Wednesday, August 02, 2006

I Need Chocolate...NOW!

What a day. I spent most of yesterday completing 22 pages of questions for Ian's new/first psychiatrist. This morning was the 2 hour appointment. I am overwhelmed AND I NEED CHOCOLATE to deal with it. I am having a Weight Wathcers Just 2 Points Mint Cookie Crisp Flavored Snack Bar. Sounds almost as good as a box of Girl Scout Thin Mints. If I hadn't already eaten 3 boxes of thin mints earlier in the year, I wouldn't need the Weight Watchers bar now. I refuse to eat my way through this stressful event and end up wearing it on my ass.

Today I finally met a man of medicine who shares my view that drugs should be administered scientifically and monitored closely through precise testing. The shotgun approach is too dangerous. I am abandoning the physician who believes you throw supplements at autism and wait to see what happens. Although there is relief associated with this decision, our new quest is going to start with tests - not just of blood and brainwaves, but of the spirit.

On Friday morning, Ian will undergo a 6-hour fasting glucose tolerance test. Ladies, you may recall this from pregnancy. It's the ordeal your doctor put you through if you failed the first test for gestational diabetes. It is grueling. We will start on an empty stomach at 8:00 a.m. and finish at 2:00 p.m. Drawing blood from Ian in a good mood takes 3 people. I honestly don't know how we're going to pull it off.

Now, here comes the really fun part. Beginning Friday, we have to take Ian off all medication - yes, ALL - because he will be having a QEEG (Quantitative Electroencephelogram) on Monday morning. That means we will not be dealing with a rational child from the blood-letting through the torturously hot weekend and on Monday when I get to hold him down while electrodes are attached to his head.

It is a good thing I've been working out. It will take Herculean strength to keep Ian still for all the needle sticks on Friday and the electrode placements on Monday.

Hopefully, the results of the QEEG will be ready by Tuesday so Ian can start any new medication/s on Wednesday...THE FIRST DAY OF SCHOOL! What a special gift I have for his first grade teacher: a wild child on new meds.

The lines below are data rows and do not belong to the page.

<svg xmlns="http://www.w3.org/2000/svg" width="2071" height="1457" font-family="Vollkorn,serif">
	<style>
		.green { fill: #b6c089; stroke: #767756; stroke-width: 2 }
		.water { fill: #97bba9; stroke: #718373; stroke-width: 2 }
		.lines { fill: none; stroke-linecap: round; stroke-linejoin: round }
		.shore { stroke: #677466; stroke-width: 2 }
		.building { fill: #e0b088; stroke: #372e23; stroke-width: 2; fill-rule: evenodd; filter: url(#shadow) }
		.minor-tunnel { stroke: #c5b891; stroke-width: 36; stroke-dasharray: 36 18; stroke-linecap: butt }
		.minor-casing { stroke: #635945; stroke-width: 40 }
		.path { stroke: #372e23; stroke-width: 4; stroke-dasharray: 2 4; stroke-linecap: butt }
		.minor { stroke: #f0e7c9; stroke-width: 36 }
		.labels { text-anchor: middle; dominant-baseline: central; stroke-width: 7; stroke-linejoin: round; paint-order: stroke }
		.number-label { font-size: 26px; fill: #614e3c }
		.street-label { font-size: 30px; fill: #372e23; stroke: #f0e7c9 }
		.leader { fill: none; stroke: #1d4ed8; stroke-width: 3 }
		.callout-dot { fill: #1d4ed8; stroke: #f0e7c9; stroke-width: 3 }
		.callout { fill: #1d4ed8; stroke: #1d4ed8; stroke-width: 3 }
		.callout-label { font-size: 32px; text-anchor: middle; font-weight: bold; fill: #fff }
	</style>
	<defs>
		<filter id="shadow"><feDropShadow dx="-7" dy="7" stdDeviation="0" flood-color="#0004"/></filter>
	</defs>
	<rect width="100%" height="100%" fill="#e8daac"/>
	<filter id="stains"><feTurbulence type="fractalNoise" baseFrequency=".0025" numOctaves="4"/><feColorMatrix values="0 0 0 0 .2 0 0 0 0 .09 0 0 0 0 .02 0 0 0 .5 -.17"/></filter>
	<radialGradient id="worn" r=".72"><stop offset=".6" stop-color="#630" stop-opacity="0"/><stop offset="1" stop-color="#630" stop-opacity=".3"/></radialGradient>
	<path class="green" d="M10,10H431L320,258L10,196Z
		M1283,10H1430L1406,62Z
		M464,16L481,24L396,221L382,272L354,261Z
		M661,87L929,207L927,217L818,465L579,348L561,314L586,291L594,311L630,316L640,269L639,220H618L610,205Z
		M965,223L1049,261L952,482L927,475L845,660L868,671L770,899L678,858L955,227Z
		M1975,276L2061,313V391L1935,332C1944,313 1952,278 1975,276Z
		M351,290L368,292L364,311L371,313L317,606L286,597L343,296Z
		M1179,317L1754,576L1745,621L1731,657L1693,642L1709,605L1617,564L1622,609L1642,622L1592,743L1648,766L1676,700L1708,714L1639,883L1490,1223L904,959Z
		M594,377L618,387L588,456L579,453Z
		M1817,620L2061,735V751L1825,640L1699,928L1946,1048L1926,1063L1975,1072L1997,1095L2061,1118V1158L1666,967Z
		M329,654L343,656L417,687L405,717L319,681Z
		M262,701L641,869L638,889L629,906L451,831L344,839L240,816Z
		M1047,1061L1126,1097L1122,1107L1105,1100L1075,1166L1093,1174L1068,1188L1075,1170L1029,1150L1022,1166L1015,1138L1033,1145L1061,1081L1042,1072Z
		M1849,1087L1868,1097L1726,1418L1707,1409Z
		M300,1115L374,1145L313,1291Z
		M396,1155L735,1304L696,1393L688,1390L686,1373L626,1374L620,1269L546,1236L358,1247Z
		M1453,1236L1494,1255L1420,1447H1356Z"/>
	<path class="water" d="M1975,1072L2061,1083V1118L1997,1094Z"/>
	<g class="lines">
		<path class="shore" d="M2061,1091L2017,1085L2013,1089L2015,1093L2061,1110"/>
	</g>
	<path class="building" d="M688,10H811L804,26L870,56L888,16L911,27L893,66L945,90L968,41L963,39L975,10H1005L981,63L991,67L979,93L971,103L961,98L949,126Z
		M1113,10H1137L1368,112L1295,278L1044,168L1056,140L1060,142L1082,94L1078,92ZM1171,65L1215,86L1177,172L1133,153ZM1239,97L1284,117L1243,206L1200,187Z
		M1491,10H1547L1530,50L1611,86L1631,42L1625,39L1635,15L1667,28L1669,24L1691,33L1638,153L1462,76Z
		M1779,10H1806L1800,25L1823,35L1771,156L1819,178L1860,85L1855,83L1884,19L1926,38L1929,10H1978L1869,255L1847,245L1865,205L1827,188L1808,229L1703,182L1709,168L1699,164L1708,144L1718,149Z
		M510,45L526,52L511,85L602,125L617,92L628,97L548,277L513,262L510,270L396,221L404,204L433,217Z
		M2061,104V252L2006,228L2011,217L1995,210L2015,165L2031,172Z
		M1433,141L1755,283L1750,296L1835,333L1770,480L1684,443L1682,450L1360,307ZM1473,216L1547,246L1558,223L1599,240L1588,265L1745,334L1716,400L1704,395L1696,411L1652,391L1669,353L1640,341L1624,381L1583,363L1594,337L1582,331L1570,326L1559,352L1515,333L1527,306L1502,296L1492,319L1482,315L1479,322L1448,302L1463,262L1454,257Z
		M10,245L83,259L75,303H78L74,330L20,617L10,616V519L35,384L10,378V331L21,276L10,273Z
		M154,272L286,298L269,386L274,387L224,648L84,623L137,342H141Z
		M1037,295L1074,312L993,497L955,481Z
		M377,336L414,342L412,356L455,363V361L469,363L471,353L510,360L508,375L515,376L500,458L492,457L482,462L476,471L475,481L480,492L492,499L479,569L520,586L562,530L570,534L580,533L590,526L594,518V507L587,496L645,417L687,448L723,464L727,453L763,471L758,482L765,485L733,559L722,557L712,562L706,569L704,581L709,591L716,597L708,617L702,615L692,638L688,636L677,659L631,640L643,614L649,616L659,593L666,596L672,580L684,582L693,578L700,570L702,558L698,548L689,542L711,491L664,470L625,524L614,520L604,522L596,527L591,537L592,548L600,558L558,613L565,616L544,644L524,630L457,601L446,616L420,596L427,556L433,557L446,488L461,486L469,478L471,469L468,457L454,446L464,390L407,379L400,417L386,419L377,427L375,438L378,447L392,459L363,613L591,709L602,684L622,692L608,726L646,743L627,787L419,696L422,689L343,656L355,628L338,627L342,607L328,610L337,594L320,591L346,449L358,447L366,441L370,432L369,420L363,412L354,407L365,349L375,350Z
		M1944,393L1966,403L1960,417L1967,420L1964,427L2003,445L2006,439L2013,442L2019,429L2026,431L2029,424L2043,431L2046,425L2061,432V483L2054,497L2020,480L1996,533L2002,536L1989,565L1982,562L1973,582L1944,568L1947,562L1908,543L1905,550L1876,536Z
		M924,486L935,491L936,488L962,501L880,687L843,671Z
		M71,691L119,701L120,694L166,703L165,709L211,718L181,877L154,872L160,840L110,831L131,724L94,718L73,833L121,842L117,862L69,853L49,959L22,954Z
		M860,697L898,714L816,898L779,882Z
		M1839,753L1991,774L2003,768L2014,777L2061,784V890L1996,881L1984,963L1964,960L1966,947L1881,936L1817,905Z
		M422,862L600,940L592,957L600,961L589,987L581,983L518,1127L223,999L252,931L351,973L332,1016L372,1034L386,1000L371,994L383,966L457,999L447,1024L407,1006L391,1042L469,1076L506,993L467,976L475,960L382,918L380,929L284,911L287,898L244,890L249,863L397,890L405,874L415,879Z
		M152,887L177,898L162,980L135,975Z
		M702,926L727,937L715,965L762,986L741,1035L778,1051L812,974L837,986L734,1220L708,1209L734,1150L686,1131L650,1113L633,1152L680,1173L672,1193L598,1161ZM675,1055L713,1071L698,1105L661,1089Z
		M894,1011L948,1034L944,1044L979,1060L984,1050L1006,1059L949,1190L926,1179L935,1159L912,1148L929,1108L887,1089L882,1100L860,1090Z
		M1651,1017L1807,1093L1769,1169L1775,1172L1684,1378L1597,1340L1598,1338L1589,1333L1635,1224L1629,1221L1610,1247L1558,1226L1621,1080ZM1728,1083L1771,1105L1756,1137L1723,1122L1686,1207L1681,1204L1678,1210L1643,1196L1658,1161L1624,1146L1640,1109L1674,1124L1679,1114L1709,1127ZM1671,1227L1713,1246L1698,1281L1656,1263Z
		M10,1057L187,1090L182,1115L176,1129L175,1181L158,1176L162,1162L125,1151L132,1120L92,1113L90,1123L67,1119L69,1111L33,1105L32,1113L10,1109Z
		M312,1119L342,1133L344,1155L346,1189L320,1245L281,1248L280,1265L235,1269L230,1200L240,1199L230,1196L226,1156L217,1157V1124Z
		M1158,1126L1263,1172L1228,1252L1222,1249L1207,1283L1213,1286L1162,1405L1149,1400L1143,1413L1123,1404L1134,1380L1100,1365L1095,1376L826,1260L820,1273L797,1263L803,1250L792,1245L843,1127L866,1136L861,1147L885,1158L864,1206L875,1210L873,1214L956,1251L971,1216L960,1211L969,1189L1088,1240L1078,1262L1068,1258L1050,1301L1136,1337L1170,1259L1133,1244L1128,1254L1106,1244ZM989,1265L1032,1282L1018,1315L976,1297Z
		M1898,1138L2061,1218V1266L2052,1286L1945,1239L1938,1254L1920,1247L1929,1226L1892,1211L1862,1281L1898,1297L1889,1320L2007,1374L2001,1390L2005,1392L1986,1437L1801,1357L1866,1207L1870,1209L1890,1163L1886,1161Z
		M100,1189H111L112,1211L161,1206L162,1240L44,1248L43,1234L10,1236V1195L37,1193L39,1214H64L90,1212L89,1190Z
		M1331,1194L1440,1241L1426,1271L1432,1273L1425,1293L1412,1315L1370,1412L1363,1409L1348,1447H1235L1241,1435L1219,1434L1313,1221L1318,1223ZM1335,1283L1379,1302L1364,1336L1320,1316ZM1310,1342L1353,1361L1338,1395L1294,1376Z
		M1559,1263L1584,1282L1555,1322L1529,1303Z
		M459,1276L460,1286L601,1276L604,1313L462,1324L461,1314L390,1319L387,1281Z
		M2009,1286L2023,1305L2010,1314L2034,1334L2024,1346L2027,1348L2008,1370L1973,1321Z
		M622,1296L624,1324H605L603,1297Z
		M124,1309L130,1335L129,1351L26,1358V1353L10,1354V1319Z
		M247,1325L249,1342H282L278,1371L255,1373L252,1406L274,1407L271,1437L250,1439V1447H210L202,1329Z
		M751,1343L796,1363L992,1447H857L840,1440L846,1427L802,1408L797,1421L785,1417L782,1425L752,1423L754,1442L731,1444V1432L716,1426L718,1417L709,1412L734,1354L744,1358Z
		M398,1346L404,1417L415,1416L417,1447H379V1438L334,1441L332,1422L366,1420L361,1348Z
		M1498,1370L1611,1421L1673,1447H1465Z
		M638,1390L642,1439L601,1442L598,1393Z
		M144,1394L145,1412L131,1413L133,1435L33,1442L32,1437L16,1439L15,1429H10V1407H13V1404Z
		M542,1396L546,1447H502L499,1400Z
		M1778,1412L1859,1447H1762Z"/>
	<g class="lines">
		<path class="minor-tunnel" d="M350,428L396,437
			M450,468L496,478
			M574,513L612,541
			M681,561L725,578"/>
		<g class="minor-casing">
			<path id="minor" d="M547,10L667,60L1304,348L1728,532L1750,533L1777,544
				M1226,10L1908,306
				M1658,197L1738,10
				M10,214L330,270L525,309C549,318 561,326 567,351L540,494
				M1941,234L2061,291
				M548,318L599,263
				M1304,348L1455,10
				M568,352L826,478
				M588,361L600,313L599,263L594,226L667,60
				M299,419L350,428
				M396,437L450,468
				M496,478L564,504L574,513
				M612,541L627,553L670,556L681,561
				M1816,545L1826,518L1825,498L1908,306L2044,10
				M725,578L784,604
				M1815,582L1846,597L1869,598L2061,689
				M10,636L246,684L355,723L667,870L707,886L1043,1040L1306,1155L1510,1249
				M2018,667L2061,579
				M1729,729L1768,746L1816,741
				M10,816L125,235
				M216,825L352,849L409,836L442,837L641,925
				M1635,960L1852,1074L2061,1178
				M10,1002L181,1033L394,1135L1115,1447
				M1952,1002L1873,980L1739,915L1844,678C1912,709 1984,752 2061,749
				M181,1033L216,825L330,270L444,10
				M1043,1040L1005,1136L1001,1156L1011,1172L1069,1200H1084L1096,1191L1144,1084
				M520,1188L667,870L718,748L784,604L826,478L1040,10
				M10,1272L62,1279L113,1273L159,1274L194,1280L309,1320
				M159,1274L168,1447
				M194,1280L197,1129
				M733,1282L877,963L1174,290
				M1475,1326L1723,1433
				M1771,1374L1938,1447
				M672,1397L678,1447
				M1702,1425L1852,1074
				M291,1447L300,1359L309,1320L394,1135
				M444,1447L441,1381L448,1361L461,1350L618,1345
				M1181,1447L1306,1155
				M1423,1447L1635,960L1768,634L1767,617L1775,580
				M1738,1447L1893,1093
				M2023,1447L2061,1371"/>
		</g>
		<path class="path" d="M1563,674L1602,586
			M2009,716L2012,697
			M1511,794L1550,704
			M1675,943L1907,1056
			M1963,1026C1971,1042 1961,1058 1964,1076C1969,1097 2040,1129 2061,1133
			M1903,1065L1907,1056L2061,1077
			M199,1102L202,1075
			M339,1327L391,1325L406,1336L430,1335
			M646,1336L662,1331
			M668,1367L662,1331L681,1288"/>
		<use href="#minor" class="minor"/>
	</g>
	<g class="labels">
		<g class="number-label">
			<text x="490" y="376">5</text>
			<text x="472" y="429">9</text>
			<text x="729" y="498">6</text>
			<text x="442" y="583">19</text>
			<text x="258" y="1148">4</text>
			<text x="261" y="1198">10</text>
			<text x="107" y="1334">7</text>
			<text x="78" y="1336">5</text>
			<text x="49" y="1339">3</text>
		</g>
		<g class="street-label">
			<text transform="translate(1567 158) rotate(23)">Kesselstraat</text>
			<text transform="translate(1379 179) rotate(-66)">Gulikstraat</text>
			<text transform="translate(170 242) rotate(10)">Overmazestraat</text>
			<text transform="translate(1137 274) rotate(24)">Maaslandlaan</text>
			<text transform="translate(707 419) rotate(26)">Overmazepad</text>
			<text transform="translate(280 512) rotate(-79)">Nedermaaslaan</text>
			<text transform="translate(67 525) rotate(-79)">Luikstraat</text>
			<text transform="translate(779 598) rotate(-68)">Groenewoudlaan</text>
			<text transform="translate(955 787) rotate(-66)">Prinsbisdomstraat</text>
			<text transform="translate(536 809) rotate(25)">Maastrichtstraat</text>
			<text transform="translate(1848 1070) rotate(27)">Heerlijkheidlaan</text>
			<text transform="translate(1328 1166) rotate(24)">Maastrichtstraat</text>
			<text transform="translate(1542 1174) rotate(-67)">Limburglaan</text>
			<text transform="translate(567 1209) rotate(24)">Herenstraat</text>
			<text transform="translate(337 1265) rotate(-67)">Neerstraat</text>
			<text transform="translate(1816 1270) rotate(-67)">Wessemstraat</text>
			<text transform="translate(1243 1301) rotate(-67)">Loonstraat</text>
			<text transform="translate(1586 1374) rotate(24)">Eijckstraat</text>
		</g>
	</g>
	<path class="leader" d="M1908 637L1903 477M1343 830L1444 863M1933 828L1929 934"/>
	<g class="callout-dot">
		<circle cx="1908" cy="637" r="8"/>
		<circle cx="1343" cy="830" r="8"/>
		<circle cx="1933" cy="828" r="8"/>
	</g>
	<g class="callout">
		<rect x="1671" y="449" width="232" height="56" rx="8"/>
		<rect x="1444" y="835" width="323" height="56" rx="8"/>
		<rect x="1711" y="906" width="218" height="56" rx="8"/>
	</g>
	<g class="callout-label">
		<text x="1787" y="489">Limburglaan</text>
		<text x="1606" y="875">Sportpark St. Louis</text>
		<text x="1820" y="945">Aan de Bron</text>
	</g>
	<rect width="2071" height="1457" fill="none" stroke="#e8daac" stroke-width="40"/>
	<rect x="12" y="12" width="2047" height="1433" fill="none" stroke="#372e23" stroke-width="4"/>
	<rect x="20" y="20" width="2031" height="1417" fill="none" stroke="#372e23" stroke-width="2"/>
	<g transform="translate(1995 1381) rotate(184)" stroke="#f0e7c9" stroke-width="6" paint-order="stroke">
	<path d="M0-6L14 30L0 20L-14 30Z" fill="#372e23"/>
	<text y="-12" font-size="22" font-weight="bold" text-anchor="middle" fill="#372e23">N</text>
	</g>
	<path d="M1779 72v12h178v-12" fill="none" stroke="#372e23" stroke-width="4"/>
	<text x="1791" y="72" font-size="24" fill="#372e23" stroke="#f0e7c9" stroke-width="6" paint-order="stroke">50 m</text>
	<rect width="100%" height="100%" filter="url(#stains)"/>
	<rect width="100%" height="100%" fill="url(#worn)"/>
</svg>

I know I can make it through this. Ian, most likely, will be fine. Ainsley will be a major pain in the butt the entire time because she will take great joy in mimicking her big brother. Sugar will sleep on my bed and run for cover if she is discovered by either of the kids. Steve is the one I am worried about. Lately, he seems so angry that Ian is coming apart. This is how he expresses frustration - by getting mad at the kid who can't help it. He forgets momentarily that the behavior is not intentional, nor is it directed at him. Sometimes it just takes a look from me to help him see that his anger isn't helping the situation. In many instances, Steve gets his own special "time out" (that's when he gets to go cool off some place quiet and I handle the situation solo). Goodness knows he has done it for me enough times that I surely owe him a few.

My first hope is that we will both keep our sense of humor this weekend and try to keep the kids focused on the fun aspects of being "bouncing-off-the-walls-hyper". I picture our family in the scene from Mary Poppins when Mary, Uncle Albert, Bert, and the children are able to float through the air simply by laughing. Oooooo - watch out for the ceiling fan!

My second hope: that there is enough chocolate in this house to sustain me until Wednesday morning.

2 comments:

Tara said...

You are in for a wild ride! My husband had to hold Littleman today while he had three shots at his regular check-up, and he was a sobbing mess until I promised him he could pick out a new toy. Yes, I will resort to shopping to placate my child in times of stress!!
I wish you well these next few days-
If it were me I would be passed out with a sugar spike from the amount of chocolate I would indulge in to help me relax.

ManagerMom said...

Yeah, I use bribery too. I promised Ian we would go to his favorite restaurant for lunch as soon as the test is finished. I may have to buy him a new Lego Exoforce thing-a-ma-jig too if the tears are big enough!